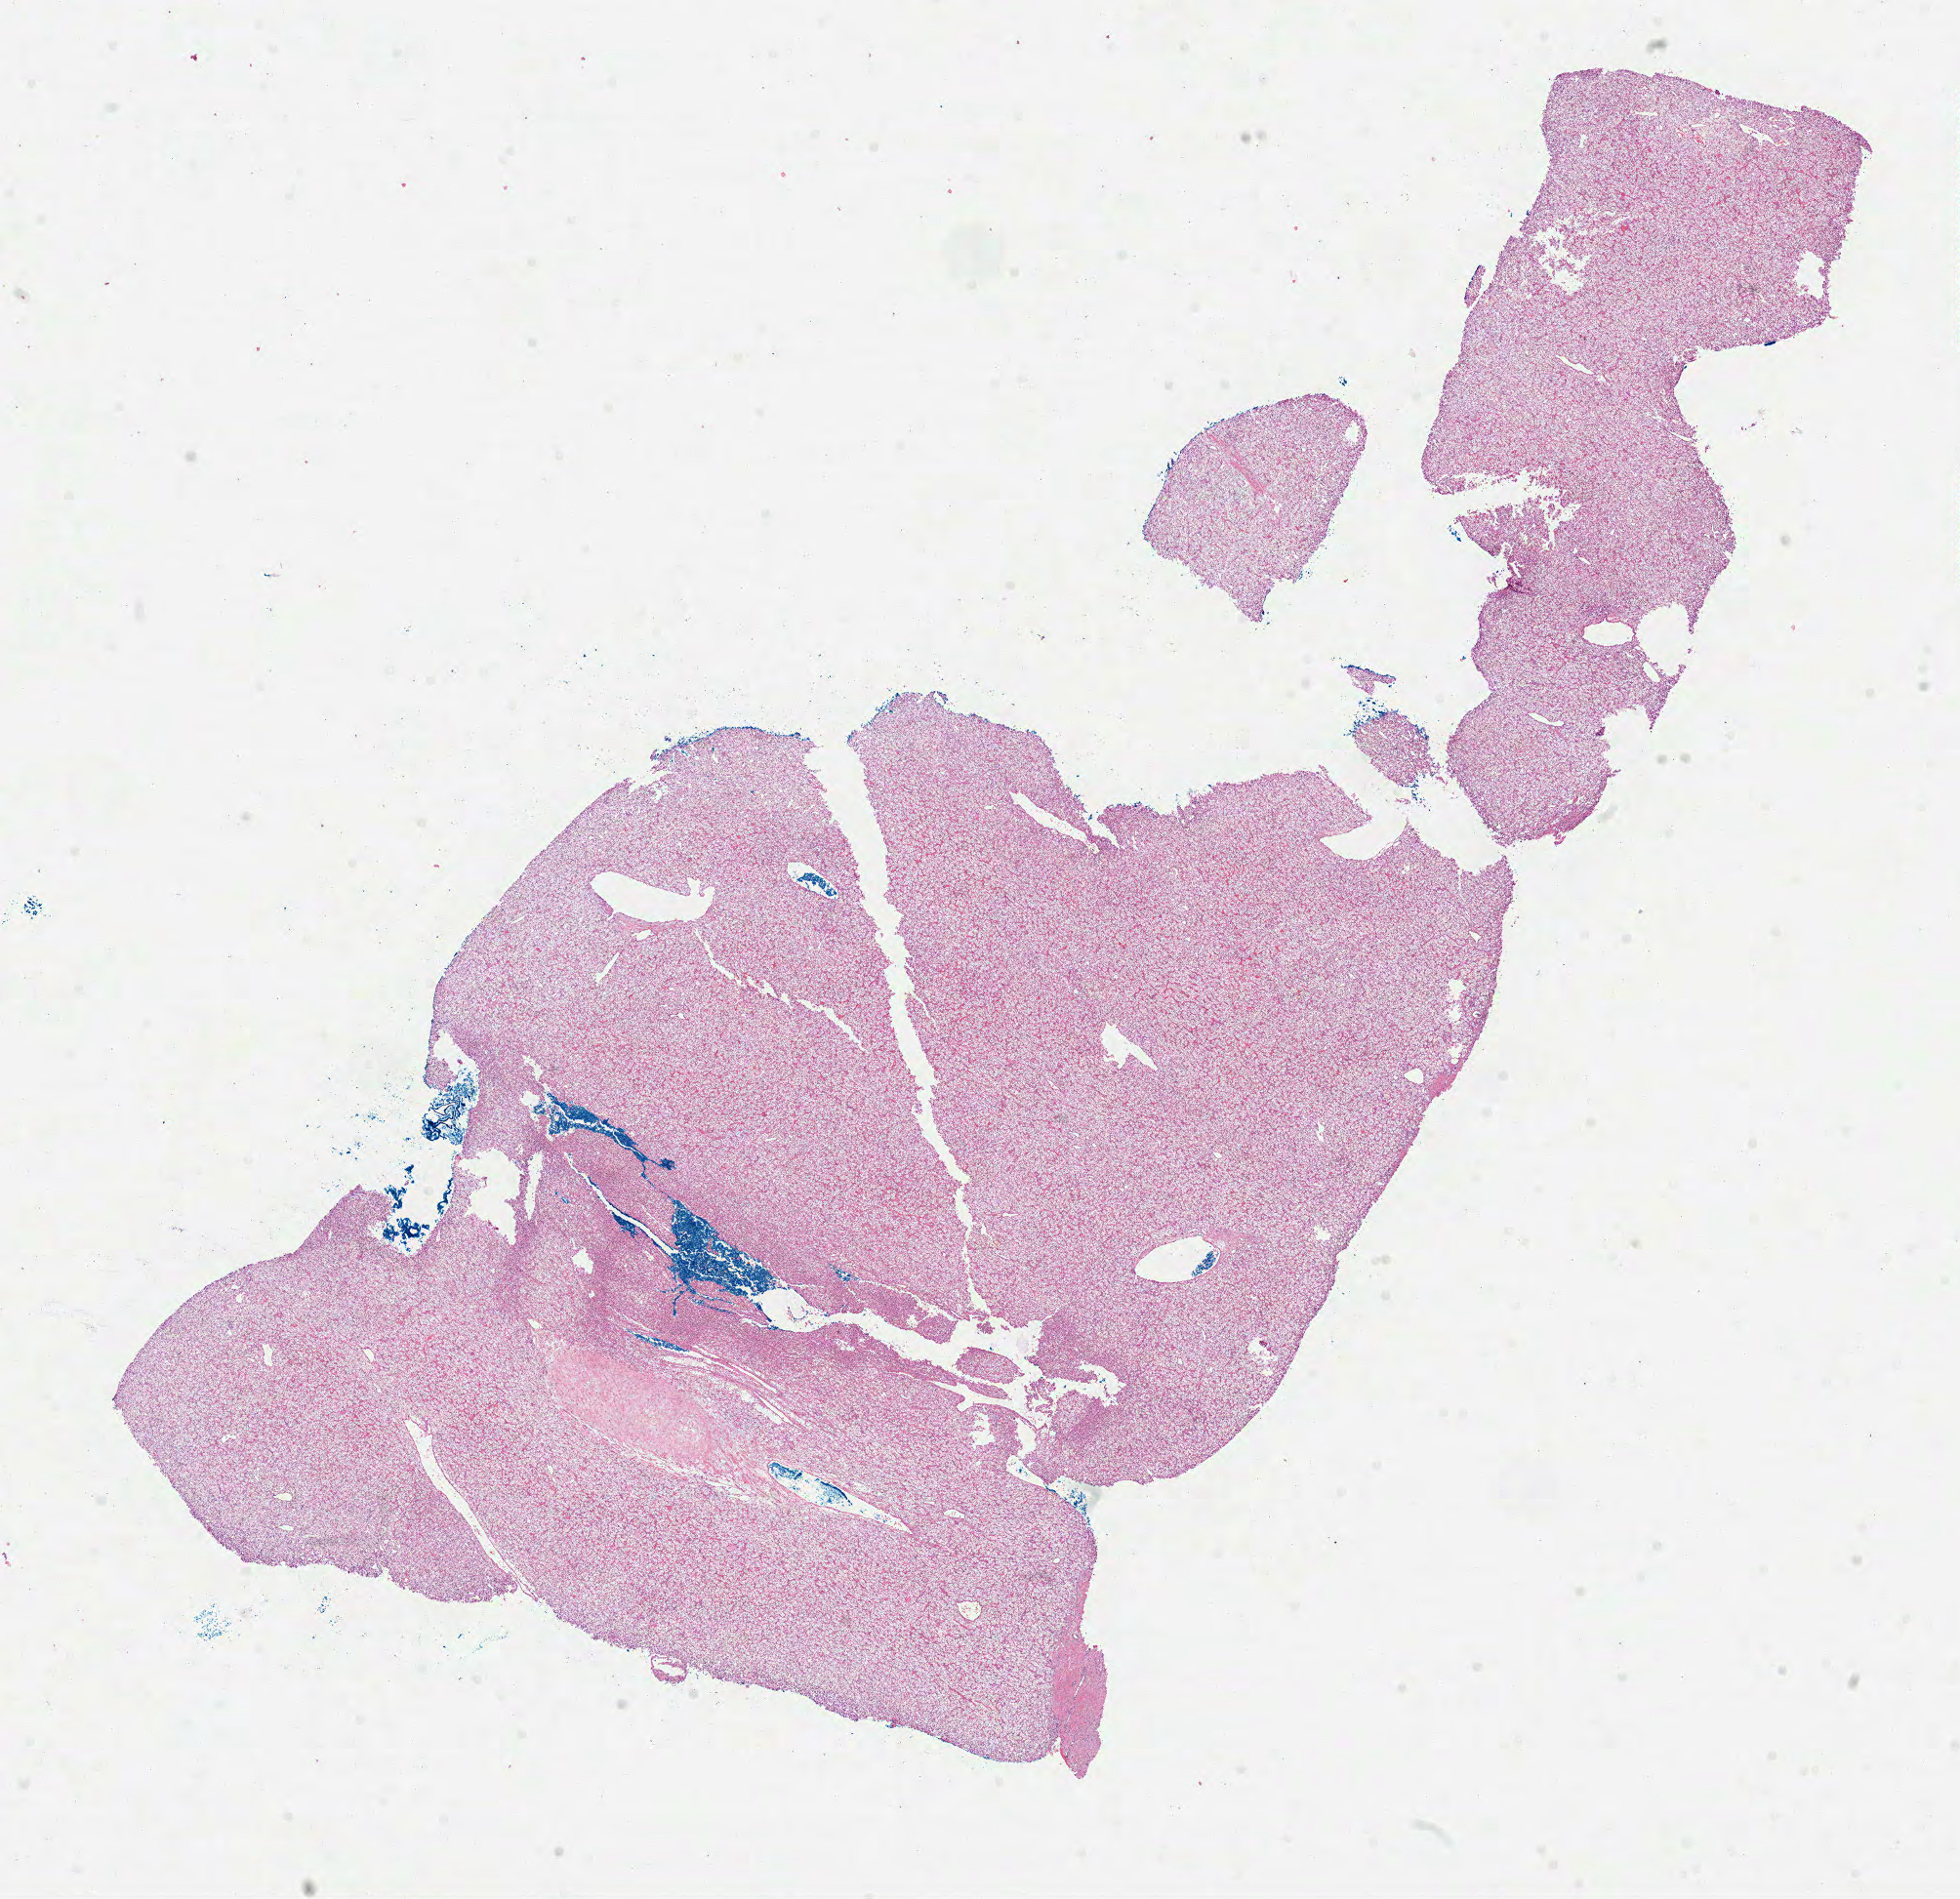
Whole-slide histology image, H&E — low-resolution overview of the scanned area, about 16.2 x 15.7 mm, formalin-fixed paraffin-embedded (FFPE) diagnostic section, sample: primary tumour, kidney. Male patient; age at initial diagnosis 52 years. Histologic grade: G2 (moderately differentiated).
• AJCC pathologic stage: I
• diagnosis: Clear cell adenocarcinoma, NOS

--------------------

*What the exercise asks*: Using the listing above, pick out each line that contains the word "diagnosis", then copy it.

*Answer to this task*:
Whole-slide histology image, H&E — low-resolution overview of the scanned area, about 16.2 x 15.7 mm, formalin-fixed paraffin-embedded (FFPE) diagnostic section, sample: primary tumour, kidney. Male patient; age at initial diagnosis 52 years. Histologic grade: G2 (moderately differentiated).
• diagnosis: Clear cell adenocarcinoma, NOS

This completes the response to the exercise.